It wasn’t the welcoming reception that Cardigan MP Lawrence MacAulay expected last Friday at the Kaylee Hall in Pooles Corner. A day earlier, a large ad in The Guardian invited Islanders to attend the event where Mr. MacAulay was to share a good-news “significant roads announcement.” He was to co-star with Paula Biggar - P.E.I.’s minister of transportation, infrastructure and energy - announcing increased federal infrastructure support for provincial highways.
It all seemed like another happy ‘photo op’ for Mr. MacAulay as he delivered more federal cash for P.E.I. There would be smiles, thank yous and happy photos. What could possibly go wrong? Everything, as it turned out.
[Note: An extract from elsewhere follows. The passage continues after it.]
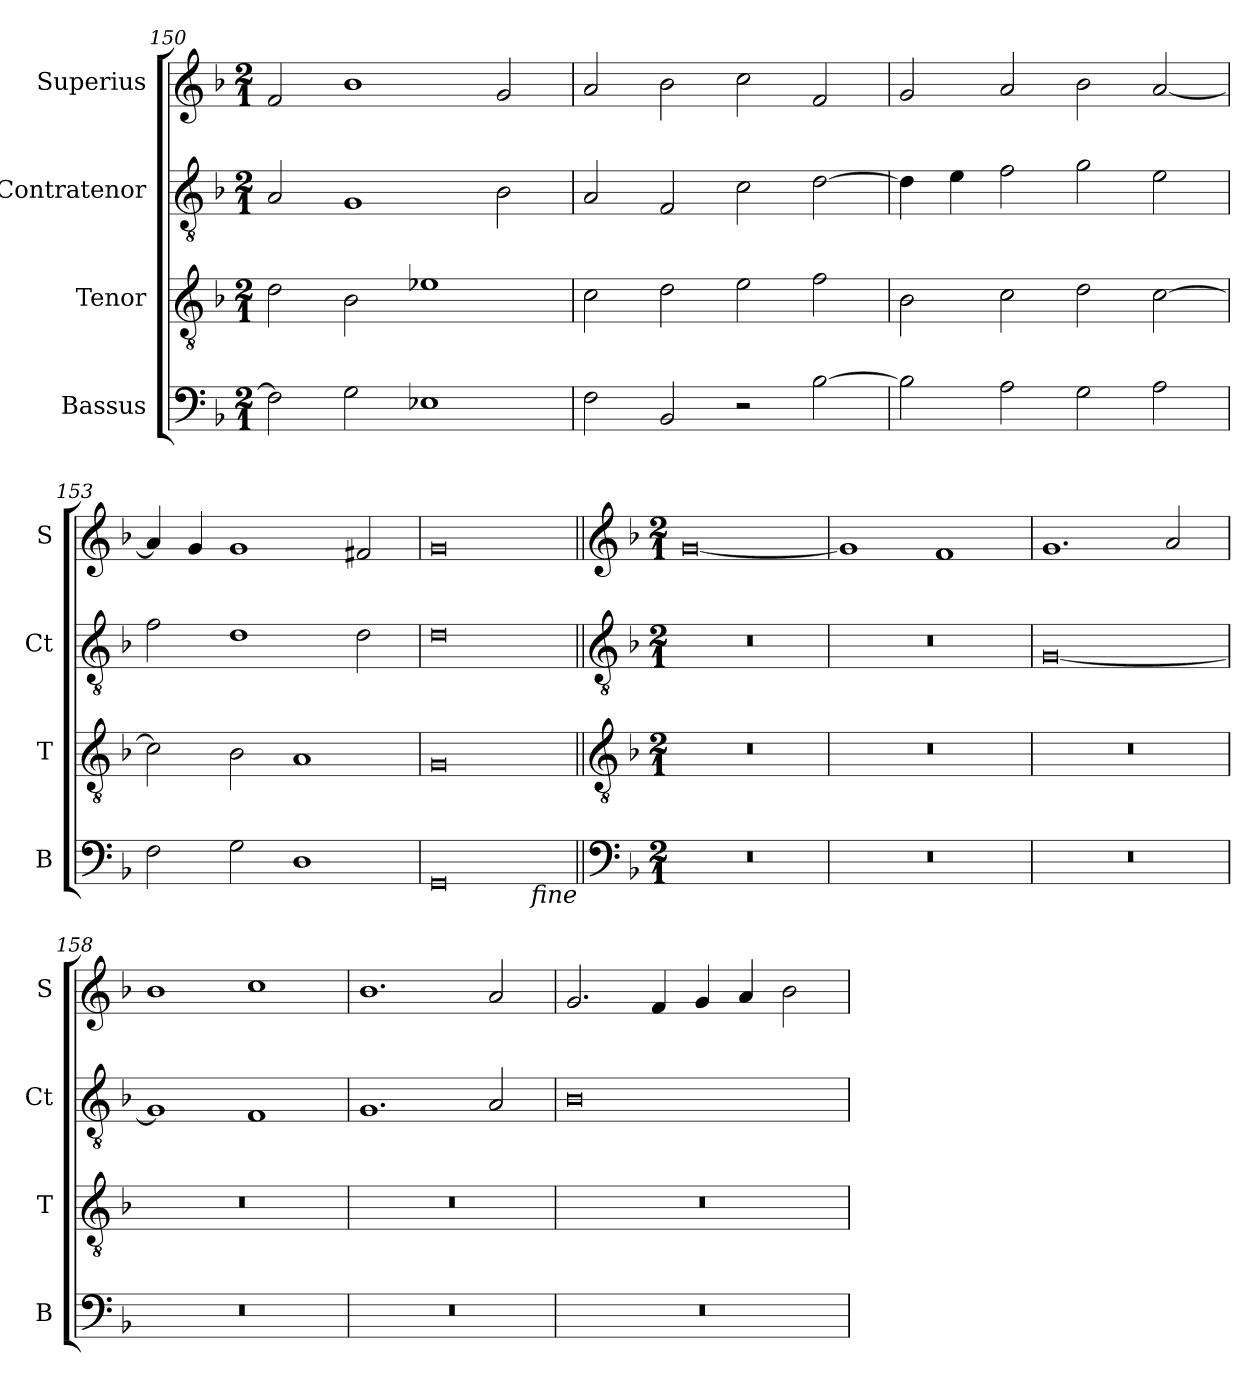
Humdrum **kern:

More than 100 P.E.I. dairy farmers – taking advantage of the open invitation - showed up to voice displeasure with the federal minister of agriculture for what they consider a betrayal and sell-out of their industry. They tried to drown out the minister when he began to speak - voicing their concerns over the revised trade deal which allows the U.S. limited access to Canada’s dairy market.
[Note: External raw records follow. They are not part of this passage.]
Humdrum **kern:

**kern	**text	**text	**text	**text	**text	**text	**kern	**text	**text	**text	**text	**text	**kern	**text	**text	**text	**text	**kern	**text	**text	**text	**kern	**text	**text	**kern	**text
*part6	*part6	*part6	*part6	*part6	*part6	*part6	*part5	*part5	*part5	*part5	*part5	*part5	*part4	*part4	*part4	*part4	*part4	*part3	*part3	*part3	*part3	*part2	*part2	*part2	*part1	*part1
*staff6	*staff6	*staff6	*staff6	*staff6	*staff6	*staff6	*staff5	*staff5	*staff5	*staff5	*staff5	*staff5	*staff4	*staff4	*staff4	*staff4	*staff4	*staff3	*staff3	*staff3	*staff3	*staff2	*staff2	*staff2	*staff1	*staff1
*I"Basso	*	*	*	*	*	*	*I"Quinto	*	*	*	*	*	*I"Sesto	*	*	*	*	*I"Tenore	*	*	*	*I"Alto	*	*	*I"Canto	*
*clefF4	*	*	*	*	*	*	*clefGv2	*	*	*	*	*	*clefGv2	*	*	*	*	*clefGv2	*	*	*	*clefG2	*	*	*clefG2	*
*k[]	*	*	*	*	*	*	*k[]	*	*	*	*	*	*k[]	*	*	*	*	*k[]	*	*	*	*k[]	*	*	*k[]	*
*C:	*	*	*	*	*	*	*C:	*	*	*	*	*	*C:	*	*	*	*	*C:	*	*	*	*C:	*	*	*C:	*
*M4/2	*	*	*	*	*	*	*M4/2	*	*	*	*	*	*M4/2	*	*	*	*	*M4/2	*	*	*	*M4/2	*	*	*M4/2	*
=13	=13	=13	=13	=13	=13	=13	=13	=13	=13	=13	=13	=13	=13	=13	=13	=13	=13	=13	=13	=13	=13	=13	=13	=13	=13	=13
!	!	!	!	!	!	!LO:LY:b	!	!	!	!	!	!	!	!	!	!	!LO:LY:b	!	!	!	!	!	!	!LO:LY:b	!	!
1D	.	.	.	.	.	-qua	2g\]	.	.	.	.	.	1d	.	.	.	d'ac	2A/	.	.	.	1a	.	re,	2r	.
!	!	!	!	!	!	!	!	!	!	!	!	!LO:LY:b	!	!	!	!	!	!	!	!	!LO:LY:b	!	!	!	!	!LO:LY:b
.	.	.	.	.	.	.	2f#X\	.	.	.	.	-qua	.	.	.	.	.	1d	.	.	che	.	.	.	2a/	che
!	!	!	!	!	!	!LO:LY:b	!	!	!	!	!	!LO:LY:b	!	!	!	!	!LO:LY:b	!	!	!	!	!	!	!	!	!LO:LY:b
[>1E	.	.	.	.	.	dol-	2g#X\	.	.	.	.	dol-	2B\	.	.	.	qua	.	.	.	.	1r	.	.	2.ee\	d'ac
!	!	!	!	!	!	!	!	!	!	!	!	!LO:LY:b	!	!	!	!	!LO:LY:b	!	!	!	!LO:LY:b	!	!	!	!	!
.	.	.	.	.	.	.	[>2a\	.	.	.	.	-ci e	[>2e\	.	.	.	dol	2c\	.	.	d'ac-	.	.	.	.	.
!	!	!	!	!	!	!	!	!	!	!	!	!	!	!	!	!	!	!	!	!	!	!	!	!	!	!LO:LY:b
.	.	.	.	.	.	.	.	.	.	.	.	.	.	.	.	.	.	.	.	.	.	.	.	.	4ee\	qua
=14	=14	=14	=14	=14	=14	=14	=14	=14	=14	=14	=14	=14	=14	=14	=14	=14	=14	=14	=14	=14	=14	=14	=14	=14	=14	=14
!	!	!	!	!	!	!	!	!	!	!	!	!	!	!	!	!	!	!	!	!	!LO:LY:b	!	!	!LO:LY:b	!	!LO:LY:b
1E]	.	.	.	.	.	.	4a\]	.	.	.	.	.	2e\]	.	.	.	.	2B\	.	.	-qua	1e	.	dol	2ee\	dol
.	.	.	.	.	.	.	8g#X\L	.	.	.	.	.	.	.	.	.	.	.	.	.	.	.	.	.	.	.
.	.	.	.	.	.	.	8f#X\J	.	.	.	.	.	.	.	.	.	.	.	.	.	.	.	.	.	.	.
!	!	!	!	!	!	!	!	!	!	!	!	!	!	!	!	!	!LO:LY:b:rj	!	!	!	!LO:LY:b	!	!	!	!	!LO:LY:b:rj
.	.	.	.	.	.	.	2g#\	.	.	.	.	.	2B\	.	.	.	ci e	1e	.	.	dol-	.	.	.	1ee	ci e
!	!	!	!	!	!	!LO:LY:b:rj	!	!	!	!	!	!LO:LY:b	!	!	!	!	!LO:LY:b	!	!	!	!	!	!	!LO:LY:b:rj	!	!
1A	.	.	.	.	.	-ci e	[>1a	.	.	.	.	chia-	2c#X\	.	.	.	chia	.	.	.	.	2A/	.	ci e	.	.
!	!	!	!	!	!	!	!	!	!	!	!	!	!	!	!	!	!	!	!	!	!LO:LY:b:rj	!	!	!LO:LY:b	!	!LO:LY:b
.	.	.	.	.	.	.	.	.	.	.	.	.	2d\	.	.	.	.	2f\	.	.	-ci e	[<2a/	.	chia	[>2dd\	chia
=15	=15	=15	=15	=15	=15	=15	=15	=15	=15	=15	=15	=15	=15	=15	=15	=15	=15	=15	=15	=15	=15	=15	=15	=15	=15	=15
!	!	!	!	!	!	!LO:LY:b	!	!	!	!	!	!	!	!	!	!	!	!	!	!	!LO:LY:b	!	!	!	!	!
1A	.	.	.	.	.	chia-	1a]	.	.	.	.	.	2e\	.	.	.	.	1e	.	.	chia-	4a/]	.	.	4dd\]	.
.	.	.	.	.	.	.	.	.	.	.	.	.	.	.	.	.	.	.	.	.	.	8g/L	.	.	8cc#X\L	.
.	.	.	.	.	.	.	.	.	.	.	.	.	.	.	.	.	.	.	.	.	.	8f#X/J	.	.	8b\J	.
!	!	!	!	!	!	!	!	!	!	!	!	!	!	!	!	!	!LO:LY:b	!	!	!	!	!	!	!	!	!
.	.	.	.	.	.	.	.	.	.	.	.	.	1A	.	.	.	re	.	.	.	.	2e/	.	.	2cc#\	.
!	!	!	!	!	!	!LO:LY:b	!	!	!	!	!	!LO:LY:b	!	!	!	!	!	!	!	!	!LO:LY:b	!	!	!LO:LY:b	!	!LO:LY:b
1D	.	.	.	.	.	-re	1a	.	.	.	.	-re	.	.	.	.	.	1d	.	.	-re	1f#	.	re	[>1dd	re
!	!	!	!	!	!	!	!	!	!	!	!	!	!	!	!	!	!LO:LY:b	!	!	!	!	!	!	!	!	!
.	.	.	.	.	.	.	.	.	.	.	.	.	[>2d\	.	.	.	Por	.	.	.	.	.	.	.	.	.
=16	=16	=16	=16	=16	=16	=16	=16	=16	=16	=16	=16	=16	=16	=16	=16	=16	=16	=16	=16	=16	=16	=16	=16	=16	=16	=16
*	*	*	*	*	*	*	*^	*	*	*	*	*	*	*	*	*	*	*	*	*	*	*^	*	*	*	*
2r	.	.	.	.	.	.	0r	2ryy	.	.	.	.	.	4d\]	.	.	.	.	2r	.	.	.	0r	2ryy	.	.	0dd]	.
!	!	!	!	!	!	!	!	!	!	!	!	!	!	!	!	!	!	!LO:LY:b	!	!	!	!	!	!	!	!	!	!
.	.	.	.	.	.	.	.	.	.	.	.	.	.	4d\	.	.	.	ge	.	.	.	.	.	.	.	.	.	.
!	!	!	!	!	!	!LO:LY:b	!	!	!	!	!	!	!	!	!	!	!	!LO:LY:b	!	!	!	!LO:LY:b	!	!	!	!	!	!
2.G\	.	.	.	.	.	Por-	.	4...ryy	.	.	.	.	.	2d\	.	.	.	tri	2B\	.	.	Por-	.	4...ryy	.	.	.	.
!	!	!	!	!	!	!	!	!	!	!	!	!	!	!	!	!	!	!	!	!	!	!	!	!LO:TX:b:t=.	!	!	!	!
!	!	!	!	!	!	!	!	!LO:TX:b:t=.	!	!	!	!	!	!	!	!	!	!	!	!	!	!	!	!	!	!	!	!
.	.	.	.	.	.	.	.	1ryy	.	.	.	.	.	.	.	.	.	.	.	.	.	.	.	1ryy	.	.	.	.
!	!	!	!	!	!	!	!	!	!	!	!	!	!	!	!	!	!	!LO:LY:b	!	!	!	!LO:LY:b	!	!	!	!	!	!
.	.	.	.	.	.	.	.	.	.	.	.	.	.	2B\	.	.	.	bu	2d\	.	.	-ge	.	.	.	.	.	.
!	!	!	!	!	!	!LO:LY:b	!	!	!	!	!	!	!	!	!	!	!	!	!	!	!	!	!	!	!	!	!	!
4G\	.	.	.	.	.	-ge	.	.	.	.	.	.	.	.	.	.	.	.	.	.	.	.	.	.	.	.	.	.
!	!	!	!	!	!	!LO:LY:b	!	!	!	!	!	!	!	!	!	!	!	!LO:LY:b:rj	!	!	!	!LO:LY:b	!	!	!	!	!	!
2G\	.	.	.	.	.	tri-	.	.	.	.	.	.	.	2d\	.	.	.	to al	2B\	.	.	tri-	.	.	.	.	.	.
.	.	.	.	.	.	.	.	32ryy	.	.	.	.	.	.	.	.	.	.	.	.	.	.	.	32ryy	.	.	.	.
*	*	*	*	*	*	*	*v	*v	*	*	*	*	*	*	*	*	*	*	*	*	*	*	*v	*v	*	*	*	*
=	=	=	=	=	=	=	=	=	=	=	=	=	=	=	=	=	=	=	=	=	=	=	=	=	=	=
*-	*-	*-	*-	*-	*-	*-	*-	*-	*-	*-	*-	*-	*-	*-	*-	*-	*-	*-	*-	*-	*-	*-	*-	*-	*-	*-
Canadians were assured that no NAFTA deal was better than a bad deal. Dairy, egg and poultry farmers will dispute that assertion today. The agreement was good for the auto industry and even other agriculture sectors – Cereals Canada voiced its support, for example. But not for dairy, eggs and poultry. It seems they were sacrificed to get a deal on a very tight deadline.
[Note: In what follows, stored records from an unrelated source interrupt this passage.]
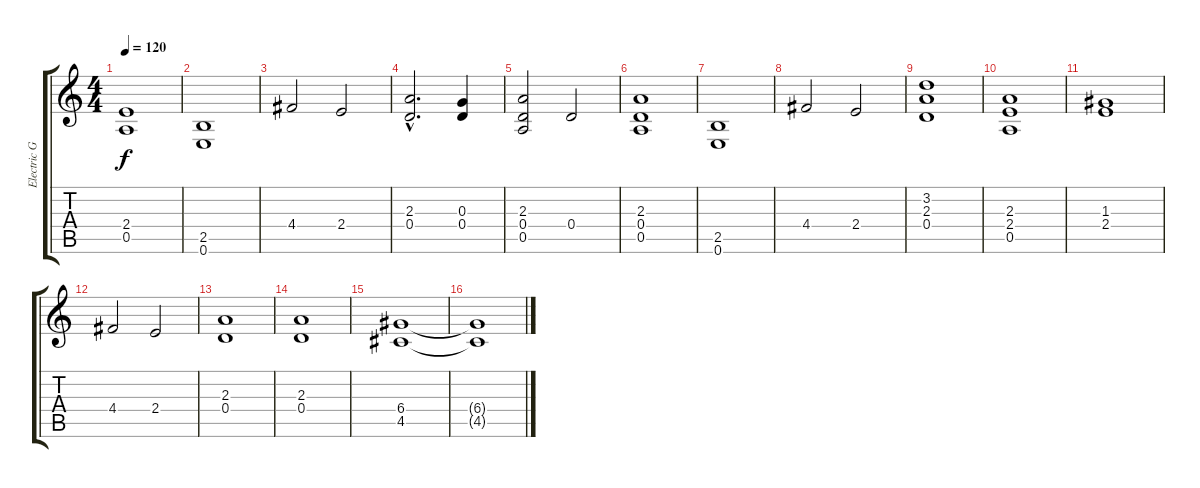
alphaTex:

\track ("Electric Gtr 2" "Electric G") {instrument electricguitarclean}
\staff {score tabs}
\tuning (E4 B3 G3 D3 A2 E2) {hide}
\ts (4 4)
\tempo 120
\clef g2
\ks c
(2.4 0.5).1{dy f} |
(2.5 0.6).1 |
4.4.2 2.4.2 |
(2.3{hac} 0.4{hac}).2{d} (0.3 0.4).4 |
(2.3 0.4 0.5).2 0.4.2 |
(2.3 0.4 0.5).1 |
(2.5 0.6).1 |
4.4.2 2.4.2 |
(3.2 2.3 0.4).1 |
(2.3 2.4 0.5).1 |
(1.3 2.4).1 |
4.4.2 2.4.2 |
(2.3 0.4).1 |
(2.3 0.4).1 |
(6.4 4.5).1 |
(6.4{t} 4.5{t}).1
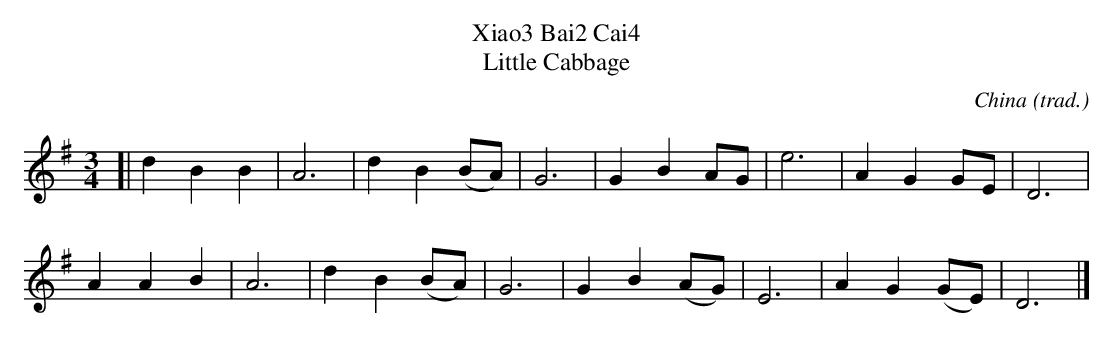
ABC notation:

X:1
T: 小白菜
T: Xiao3 Bai2 Cai4
T: Little Cabbage
O: China (trad.)
M: 3/4
L: 1/8
K: G
[|\
d2 B2 B2 | A6 | d2 B2 (BA) | G6 |\
G2 B2 AG | e6 | A2 G2 GE | D6 |
A2A2B2 | A6 | d2 B2 (BA) | G6 |\
G2B2(AG) | E6 | A2 G2 (GE) | D6 |]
The trend to approve concessions on dairy started with the CETA deal with Europe, then TPP with Pacific rim countries and now the revised NAFTA deal. It was Mr. MacAulay’s responsibility to defend those sectors. He didn't. He promised on multiple occasions that the federal government would protect dairy and other supply-managed agriculture industries. It’s true that our supply management system remains, but it’s also evident that system is being seriously eroded.
To his credit, Mr. MacAulay staunchly defended the government’s decision and told dairy farmers he would support the deal in Parliament. He argued that Canada needed the deal; it was the best deal possible; and had to be done to avoid serious economic harm to other Canadian industries. That all may be true, and that changes were inevitable, but it's small comfort to dairy, egg and poultry producers who must bear financial hits.
Now it’s time for Mr. MacAulay to ensure those sectors are truly protected and not subjected to further international trade attacks. He must negotiate suitable compensation for affected agriculture sectors - although taxpayer handouts are far from what farmers sought. U.S. President Donald Trump had to pay billions in compensation to American farmers hit hard by his decisions to hike tariffs against China. Mr. MacAulay has let Canadian farmers down several times now on key trade deals. It’s time to make amends.
Oh yes, that highways announcement last Friday provides $3.5 million for rural P.E.I. roads, which will help get milk, eggs and chickens to market. It was small consolation to those farmers present at Pooles Corner.